### The problem
Recast the lines of the listing as a JSON list of strings, one string per line, leaving out blank lines. Start at the beginning of the listing and stop after the line that contains "Cart Replacement Wheels and Casters", including that line.

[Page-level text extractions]
● ● ● ●

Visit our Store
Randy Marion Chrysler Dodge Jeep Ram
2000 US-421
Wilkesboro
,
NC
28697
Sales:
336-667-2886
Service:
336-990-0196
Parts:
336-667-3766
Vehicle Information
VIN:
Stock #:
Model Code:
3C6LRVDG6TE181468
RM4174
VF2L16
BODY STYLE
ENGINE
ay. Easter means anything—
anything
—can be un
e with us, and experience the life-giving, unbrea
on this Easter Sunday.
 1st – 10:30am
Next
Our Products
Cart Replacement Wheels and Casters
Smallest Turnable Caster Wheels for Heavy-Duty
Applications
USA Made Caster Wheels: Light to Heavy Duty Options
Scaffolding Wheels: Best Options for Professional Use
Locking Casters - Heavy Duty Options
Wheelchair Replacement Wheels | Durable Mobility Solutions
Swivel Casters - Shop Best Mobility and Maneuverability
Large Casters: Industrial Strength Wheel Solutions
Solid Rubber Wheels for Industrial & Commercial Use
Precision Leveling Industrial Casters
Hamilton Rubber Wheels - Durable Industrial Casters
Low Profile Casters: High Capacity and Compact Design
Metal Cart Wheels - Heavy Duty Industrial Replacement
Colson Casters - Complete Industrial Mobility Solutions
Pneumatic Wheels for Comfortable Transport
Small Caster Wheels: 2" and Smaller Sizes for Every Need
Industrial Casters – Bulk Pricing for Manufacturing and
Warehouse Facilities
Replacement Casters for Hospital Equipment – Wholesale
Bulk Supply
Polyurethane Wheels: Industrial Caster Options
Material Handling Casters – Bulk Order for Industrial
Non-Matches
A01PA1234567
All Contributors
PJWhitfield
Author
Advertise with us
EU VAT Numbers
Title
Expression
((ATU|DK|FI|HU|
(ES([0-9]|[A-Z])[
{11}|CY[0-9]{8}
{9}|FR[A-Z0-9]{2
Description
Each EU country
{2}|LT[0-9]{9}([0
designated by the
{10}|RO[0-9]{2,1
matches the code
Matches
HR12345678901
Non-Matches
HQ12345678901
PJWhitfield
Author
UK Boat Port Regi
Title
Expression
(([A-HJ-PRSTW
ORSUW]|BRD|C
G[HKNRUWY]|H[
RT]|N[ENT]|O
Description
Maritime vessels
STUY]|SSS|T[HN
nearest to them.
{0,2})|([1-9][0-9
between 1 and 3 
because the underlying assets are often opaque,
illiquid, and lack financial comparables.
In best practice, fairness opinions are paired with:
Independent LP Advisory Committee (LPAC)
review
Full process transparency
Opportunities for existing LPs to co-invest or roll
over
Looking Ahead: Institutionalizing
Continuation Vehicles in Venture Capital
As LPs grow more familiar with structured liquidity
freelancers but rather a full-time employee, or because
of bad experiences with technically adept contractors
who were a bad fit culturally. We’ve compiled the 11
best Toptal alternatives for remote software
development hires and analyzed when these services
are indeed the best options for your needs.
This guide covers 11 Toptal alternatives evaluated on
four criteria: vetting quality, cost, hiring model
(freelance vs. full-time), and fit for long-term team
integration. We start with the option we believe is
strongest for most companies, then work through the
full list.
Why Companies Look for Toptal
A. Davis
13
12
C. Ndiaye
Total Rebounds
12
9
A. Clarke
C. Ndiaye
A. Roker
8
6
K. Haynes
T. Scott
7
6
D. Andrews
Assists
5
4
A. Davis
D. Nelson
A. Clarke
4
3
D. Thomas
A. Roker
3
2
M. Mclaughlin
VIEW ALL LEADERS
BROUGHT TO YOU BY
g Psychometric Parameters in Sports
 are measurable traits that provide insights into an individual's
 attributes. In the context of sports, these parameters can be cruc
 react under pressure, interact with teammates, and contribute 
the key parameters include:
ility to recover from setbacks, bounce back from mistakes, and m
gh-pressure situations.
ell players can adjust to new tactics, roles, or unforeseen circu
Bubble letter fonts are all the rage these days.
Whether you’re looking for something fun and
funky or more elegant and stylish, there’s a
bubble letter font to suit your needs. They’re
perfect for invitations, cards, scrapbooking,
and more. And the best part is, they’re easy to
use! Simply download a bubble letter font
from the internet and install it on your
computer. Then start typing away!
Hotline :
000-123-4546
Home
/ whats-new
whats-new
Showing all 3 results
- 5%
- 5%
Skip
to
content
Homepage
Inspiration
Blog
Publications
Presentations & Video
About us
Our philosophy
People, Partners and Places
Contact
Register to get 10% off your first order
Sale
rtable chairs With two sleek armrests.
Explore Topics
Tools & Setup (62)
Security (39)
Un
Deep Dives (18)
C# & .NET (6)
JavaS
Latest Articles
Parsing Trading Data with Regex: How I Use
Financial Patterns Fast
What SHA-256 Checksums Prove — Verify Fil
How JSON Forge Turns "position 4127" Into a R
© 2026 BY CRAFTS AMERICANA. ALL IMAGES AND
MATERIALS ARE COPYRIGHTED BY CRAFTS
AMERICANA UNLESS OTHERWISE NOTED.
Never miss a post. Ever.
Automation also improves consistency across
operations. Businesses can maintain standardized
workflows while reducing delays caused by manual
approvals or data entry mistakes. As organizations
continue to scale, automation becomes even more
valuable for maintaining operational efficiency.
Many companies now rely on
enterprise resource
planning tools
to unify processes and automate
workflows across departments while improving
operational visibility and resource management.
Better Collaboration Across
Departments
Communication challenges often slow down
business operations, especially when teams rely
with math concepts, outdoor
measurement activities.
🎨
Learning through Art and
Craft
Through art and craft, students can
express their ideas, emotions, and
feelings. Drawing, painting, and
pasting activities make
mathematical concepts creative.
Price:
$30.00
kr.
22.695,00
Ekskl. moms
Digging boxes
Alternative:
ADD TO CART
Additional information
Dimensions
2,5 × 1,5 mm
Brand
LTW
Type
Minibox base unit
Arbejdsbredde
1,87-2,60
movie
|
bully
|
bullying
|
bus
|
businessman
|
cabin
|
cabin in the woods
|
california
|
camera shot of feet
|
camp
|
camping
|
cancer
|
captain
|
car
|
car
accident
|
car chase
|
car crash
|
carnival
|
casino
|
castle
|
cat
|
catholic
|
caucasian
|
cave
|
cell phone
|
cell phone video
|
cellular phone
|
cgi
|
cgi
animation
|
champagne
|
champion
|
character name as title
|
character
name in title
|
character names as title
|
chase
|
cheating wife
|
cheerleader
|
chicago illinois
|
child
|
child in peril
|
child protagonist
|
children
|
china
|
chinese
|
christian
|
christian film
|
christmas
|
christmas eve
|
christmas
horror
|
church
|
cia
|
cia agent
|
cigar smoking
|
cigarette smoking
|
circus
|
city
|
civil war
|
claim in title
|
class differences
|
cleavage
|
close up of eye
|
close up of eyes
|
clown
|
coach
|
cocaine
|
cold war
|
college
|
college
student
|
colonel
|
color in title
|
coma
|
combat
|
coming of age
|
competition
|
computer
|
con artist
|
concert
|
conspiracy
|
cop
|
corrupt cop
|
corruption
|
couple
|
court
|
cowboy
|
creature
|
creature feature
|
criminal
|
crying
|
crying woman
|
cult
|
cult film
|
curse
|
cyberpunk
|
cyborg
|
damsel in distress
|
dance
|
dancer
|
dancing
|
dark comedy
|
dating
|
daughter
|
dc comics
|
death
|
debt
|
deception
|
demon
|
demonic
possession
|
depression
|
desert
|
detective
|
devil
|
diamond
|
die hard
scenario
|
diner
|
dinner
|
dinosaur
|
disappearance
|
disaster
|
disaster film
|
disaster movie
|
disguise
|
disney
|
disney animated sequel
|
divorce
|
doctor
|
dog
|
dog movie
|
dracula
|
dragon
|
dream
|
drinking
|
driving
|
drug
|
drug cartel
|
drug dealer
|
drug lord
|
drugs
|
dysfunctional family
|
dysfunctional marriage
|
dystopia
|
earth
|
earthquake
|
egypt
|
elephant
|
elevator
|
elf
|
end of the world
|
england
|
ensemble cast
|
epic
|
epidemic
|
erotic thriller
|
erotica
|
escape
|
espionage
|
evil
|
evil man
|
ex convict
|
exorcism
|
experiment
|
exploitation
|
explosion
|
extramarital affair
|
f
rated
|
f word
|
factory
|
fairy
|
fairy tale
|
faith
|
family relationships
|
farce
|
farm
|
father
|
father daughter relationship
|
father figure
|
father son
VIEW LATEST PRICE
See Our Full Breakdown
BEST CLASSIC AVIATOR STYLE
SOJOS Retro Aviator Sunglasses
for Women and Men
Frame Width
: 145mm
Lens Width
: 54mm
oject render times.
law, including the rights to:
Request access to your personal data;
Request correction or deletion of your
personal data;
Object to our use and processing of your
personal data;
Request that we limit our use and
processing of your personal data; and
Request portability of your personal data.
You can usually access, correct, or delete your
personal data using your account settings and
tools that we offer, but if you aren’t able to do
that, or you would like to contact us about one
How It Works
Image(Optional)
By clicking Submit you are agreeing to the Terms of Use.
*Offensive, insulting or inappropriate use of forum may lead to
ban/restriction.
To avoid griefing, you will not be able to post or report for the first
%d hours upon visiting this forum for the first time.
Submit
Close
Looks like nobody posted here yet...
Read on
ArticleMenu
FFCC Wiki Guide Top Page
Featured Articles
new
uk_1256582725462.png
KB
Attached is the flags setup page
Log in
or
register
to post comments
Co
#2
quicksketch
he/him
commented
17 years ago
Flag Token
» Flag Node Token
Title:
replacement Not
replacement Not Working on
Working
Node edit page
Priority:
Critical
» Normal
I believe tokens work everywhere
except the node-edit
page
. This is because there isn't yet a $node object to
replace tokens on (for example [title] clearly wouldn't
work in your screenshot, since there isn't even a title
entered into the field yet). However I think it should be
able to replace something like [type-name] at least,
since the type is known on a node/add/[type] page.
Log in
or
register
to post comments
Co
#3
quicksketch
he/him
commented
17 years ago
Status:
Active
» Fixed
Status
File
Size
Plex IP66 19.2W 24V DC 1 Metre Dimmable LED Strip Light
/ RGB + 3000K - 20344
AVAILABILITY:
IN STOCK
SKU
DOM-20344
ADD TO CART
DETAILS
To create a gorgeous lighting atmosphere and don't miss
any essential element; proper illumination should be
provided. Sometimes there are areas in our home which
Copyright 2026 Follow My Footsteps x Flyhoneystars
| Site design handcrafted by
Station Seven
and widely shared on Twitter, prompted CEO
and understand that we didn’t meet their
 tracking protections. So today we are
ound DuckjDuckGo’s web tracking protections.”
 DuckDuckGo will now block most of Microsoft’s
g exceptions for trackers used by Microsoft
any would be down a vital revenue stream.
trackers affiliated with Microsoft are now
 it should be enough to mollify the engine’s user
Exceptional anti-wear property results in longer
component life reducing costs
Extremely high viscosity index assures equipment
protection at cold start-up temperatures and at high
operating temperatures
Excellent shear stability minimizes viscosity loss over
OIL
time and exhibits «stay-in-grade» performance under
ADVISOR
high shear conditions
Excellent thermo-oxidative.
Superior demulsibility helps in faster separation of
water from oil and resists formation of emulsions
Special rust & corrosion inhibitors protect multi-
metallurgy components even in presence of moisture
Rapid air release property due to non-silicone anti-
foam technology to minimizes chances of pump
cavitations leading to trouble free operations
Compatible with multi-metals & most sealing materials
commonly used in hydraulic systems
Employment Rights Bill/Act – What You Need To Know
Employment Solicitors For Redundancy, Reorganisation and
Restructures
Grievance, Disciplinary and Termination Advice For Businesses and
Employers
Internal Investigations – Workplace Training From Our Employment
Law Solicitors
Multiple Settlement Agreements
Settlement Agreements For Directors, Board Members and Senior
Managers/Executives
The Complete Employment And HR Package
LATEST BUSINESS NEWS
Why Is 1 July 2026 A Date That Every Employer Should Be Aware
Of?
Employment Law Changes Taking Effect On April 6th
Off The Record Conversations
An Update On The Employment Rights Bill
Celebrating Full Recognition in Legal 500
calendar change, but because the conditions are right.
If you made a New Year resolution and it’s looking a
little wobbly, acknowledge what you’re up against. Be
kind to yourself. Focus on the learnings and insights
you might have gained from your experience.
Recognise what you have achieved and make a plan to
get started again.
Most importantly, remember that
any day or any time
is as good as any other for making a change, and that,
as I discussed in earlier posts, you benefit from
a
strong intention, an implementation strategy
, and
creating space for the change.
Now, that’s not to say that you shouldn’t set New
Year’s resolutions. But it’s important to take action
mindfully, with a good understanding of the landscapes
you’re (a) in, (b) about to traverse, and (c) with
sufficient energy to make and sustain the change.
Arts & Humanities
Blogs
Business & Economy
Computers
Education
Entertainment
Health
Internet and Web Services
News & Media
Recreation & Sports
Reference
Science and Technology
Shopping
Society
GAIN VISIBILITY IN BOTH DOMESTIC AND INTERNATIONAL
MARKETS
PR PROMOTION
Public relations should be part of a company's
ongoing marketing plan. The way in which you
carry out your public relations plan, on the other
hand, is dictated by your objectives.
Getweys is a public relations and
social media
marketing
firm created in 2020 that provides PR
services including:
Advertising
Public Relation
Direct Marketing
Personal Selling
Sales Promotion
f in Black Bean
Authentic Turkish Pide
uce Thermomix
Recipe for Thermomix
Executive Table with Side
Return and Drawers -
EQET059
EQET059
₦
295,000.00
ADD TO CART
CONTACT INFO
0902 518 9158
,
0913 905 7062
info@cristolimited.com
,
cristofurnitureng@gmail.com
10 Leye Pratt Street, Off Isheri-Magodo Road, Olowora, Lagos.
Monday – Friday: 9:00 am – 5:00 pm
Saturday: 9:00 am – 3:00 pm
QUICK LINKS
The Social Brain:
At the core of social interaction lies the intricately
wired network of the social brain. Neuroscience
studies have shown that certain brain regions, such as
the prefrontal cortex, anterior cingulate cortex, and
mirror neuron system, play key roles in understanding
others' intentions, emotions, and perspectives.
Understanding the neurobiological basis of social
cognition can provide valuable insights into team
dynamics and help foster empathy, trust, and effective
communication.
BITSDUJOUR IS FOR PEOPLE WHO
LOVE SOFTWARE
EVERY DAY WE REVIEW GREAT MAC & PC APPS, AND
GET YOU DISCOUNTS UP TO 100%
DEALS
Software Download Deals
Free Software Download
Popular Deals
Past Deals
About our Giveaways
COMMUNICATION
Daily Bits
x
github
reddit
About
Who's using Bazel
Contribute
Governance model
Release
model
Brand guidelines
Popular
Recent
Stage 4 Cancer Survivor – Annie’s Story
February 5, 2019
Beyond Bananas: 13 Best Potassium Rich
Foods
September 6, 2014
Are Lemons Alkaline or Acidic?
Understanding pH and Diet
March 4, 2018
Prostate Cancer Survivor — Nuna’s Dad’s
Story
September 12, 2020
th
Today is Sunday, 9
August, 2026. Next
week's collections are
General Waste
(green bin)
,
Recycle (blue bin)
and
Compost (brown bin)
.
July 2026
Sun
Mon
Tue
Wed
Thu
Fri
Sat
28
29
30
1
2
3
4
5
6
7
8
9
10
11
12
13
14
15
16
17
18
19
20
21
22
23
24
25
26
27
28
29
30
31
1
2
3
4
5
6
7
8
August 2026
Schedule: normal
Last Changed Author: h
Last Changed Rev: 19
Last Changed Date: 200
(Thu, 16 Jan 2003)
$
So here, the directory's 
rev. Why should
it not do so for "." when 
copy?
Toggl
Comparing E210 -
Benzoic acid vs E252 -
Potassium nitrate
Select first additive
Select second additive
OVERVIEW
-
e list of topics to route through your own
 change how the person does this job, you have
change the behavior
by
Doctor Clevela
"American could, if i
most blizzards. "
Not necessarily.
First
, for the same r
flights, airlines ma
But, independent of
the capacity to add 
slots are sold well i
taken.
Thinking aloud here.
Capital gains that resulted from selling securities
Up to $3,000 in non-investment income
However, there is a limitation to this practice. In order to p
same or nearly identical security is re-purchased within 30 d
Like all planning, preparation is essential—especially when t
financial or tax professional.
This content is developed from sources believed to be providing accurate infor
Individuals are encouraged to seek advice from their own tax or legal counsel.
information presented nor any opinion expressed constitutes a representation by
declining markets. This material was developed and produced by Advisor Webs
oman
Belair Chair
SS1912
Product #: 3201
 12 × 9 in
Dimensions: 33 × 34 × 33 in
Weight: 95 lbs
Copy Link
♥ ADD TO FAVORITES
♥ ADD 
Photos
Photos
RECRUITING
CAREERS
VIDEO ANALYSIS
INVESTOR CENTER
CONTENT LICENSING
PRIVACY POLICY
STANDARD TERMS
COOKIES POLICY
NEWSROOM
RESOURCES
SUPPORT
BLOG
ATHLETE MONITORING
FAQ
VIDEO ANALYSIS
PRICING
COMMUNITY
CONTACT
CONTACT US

● ● ● ●

### Final answer
[
  "Visit our Store",
  "Randy Marion Chrysler Dodge Jeep Ram",
  "2000 US-421",
  "Wilkesboro",
  ",",
  "NC",
  "28697",
  "Sales:",
  "336-667-2886",
  "Service:",
  "336-990-0196",
  "Parts:",
  "336-667-3766",
  "Vehicle Information",
  "VIN:",
  "Stock #:",
  "Model Code:",
  "3C6LRVDG6TE181468",
  "RM4174",
  "VF2L16",
  "BODY STYLE",
  "ENGINE",
  "ay. Easter means anything—",
  "anything",
  "—can be un",
  "e with us, and experience the life-giving, unbrea",
  "on this Easter Sunday.",
  " 1st – 10:30am",
  "Next",
  "Our Products",
  "Cart Replacement Wheels and Casters"
]